Managing Projects with Limited Authority

by Lana Boiko, PMP

Perhaps the most common environment a typical project manager works in is a matrix organization.  Given this circumstance, a lot of project managers not only have no formal authority when it comes to our clients, but also have limited formal authority within our own company. Often the most successful project managers are the ones who develop a methodology and leadership style that allows them to effectively overcome formal authority limitations.

Typical concerns that arise from limited authority situations are: lack of decision-making power, less responsiveness from within the project team and weaker negotiation positions for potential scope and schedule change requirements, to name a few.

So, is managing without authority an art, a science or a technique?  The good news is that there are effective ways to overcome the situation with all of the above, and you can tailor your approach based on your personal management style and preferences. Of course, the process will require significant effort, continuous fine tuning and a good amount of patience and flexibility.

Established Project Processes
The first and most widely accepted way to control the project is through the project process.  The key feature of this approach is that processes provide the necessary structure for your project delivery. Controlling through the process is more likely to be effective in teams where the processes have been established for some time and have been used repeatedly and consistently through multiple projects.  In other words, when your team members understand exactly what to do and how to do it and have been through the process multiple times, your project runs a lot smoother and situations where a strong formal authority is required are few and far apart.

Another nice thing about controlling through the process is that the project manager’s authority is implicit as that of a person responsible for managing the process.  Clear project documentation will have a significant positive effect if controlling a project through process is your primary management mechanism.

Varying Processes
What if you work in an environment where projects vary significantly, driven by major differences in scope, stakeholders’ priorities and project team structures? If you are a consultant, this situation is probably what you live in. Here, controlling through the process is probably not as effective. If the processes have been developed before you joined the project, you have to learn and adopt them. If those processes are not in place yet, developing and establishing them will take some time.

Controlling your project though metrics may become a good addition to your tool kit.  It is generally accepted wisdom that you get what you measure. Carefully study objectives of a project and stakeholders’ expectations and priorities.  Most people cannot allocate appropriate focus to more than three to four measurable parameters on any particular project.  Pick three or four metrics to monitor that would have the biggest impact on the success of a project and on stakeholder’s satisfaction. Measure, review, document diligently, and publish the results in a way that is visible to the team and is easily accessible.

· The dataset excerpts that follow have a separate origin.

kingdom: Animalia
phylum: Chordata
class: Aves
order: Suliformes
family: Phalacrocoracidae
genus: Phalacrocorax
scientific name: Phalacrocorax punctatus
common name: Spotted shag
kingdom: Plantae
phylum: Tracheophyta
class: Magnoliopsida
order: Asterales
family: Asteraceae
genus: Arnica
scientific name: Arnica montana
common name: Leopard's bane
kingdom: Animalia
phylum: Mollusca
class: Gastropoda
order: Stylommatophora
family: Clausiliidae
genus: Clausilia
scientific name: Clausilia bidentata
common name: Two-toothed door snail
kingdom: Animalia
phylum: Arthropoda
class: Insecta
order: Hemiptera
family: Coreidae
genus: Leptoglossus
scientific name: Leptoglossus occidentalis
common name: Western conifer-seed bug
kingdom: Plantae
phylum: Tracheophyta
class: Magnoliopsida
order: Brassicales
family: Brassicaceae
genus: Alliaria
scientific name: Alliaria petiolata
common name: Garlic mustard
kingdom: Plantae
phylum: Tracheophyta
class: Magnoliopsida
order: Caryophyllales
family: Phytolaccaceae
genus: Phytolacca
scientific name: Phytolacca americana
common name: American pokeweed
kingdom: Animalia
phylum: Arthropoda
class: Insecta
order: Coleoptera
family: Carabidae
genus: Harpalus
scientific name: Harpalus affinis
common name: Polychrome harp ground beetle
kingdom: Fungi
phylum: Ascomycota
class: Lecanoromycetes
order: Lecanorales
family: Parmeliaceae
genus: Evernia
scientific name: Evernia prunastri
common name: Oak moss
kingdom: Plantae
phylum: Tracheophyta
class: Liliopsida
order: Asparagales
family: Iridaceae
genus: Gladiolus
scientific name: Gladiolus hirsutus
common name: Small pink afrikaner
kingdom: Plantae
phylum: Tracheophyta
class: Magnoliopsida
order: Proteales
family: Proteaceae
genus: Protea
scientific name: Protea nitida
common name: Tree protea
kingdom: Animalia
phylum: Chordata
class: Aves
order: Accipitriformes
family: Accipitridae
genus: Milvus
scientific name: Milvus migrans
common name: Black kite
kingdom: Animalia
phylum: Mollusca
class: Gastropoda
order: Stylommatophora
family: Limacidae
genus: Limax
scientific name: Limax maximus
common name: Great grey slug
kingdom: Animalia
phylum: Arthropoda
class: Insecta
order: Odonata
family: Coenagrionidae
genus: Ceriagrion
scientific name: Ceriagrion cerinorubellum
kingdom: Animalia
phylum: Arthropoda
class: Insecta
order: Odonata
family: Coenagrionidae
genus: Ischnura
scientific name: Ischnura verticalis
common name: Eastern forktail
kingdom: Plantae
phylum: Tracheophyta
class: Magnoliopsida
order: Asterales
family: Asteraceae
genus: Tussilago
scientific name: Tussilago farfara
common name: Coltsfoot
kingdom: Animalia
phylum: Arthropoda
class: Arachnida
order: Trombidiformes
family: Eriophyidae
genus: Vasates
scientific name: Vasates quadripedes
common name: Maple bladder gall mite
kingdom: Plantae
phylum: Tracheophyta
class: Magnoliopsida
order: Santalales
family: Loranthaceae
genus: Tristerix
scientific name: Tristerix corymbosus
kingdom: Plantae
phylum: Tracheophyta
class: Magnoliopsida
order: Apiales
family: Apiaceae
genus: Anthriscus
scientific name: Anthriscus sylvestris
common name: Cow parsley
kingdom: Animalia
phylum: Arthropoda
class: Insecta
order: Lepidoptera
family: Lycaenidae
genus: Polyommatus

Leveraging Your Personal Style and Competence
The more experienced project and program managers may also rely on developing and then leveraging their personal leadership style. They sometimes control their projects through influence.  The key to using this approach effectively is competence.  Competence does not necessarily mean knowing more than our team or client. How many times have we all felt that the specialists on the team know more than we do? It is not that they know more, they just know different things.

For a project manager, competence is about being able to successfully and effectively deliver on agreed upon objectives while maintaining a positive attitude within the project team. If you are able to demonstrate competence consistently, you will be on your way to developing a reputation of a great project manager and earning the trust of stakeholders and team members.  If people trust you, they are rather likely to imply you have an informal authority, which is perhaps more powerful than any formal kind.

Every project manager finds a unique way to be successful, whether through different combinations of the above mentioned approaches or by developing their own secret sauce. It is fairly certain that at some point in our careers we find ourselves wishing we had more authority to be able to resolve some situations. So please, do share your experiences with your colleagues. Maybe our gathered experiences and lessons learned will help us collectively better manage with limited authority to deliver project success.

Let’s start here. What successful ways have you discovered to manage with little authority?